# Robustness test for NLP Machine learning models

The main goal of our work is to test the robustness of different machine NLP learning models: in our case SVM and XGboost. These algorithms are used to classify an unstructured test,we are working with the customer complaints recorded in the Consumer Financial Protection Bureau as the independent variable and the product which they are referred to as dependent variable. The robustness is tested replacing a fraction of the total number of words in the texts.

In [1]:
fraction=0.05

In [55]:
%run Setup.ipynb

In [3]:
df = pd.read_csv(DATA_PATH+'/df.csv')
df=df.drop('Unnamed: 0',axis=1)

We split the set in order to create the train and the test sets.

In [4]:
train_corpus, test_corpus, Y_train, Y_test =\
                                 train_test_split(np.array(df['CCN clean']), np.array(df['True Product']), test_size=0.1, random_state=42)

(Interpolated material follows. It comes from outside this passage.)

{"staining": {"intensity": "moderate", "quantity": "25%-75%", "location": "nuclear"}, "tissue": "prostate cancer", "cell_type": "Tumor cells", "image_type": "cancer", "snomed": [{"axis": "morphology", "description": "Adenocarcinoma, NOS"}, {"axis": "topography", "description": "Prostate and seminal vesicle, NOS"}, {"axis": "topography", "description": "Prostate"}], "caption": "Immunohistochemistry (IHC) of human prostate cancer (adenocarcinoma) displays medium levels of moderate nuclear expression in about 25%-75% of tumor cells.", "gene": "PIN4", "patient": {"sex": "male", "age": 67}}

train_corpus.shape, test_corpus.shape

((18000,), (2000,))

# Text Representation

In oreder to set an appropriate input to the models we rapresent the unstructured texts in a different manner: In the Tf idf representation each word get a certain value associated; the value is calcuated multiplying: TF=Term frequency(number of times the word is repeated in a document) and IDF= log(N/df) (N=total number of documents, df= number of documents in which the word appears)

In [5]:
tv = TfidfVectorizer(use_idf=True, min_df=0.0, max_df=1.0)
tv_train_features = tv.fit_transform(train_corpus)
tv_test_features = tv.transform(test_corpus)
print('TFIDF model:> Train features shape:', tv_train_features.shape, ' Test features shape:', tv_test_features.shape)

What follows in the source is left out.